“‘Well I never! do they swallow them right down?’
“‘I guess they do, tank, shank, and flank, at one gulp.’
“‘Why how in the world do they ever get—’ but she don’t finish the sentence, for the silk man, cotten man, iron man, or trinket man, which ever is nearest, says, ‘There is a ship on the lee-bow.’ He says that because it sounds sailor-like, but it happens to be the weather-bow, and you have seen her an hour before.

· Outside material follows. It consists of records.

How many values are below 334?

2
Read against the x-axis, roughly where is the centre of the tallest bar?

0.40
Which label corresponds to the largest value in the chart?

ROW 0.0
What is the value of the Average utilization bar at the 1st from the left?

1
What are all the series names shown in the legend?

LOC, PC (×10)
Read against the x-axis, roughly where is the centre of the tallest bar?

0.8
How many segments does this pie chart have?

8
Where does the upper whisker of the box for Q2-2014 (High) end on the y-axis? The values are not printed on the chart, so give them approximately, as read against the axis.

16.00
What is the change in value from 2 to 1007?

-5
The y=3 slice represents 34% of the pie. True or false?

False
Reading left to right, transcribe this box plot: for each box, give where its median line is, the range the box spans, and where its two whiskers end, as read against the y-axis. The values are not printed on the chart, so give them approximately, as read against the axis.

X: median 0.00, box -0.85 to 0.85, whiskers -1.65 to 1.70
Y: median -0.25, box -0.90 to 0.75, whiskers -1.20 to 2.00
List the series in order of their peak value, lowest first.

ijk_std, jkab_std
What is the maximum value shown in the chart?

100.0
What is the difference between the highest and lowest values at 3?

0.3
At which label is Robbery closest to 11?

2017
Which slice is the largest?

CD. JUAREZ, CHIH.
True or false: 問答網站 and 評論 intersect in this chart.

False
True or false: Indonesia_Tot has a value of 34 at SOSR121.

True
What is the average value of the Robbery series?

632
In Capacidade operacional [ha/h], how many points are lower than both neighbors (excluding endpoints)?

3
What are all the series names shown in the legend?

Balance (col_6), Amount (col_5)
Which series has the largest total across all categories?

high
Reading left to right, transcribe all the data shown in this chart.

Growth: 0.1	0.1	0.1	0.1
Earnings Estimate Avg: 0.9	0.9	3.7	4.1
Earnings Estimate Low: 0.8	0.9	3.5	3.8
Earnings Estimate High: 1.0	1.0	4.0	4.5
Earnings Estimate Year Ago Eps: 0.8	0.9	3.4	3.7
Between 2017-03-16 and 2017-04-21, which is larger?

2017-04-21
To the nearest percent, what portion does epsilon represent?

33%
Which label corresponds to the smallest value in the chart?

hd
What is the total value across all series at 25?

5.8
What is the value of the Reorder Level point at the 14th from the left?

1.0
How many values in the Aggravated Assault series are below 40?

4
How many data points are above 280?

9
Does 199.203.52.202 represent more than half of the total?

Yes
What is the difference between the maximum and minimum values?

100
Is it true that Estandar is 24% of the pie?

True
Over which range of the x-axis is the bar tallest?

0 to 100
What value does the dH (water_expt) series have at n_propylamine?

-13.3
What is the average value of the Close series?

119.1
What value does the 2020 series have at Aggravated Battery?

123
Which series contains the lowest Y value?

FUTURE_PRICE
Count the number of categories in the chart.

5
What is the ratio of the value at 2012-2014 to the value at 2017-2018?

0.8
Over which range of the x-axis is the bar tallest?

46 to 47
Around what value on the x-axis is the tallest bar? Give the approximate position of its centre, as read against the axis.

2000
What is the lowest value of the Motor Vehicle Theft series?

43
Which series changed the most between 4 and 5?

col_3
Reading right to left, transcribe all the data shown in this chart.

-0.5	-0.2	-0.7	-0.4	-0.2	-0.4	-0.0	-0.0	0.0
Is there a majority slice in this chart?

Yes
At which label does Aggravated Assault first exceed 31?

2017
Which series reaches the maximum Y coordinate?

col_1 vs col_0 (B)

“‘Can you make her out?’ sais he; that’s another sea tarm he has picked up; he will talk like a horse-marine at last.
“‘Yes,’ sais you, ‘she is a Quang-Tonger.’
“‘A Quang-Tonger?’ sais the gall, and before the old coon has disgested that hard word, she asks, ‘what in natur is that?’
“‘Why, Miss, Quang-Tong is a province of China, and Canton is the capital; all the vessels at Canton are called Quang-Tongers, but strangers call them Chinese Junks. Now, Miss, you have seen two new things to-day, a bottle-nosed porpoise and—’
“‘Was that a bottle-nosed porpoise, Sir? why you don’t say so! why, how you talk, why do they call them bottle-noses?’
“‘Because, Miss, they make what is called velvet corks out of their snouts. They are reckoned the best corks in the world. And then, you have seen a Chinese Junk?’
“‘A Chinese Junk,’ sais the astonished trinket man. ‘Well I vow! a Chinese Junk, do tell!’ and one gall calls Jeremiah Dodge, and the other her father and her sister, Mary Anne Matilda Jane, to come and see the Chinese Junk, and all the passengers rush to the other side, and say, ‘whare, whare,’ and the two discoverers say, ‘there, there;’ and you walk across the deck and take one of the evacuated seats you have been longin’ for; and as you pass you give a wink to the officer of the watch, who puts his tongue in his cheek as a token of approbation, and you begin to read again, as you fancy, in peace.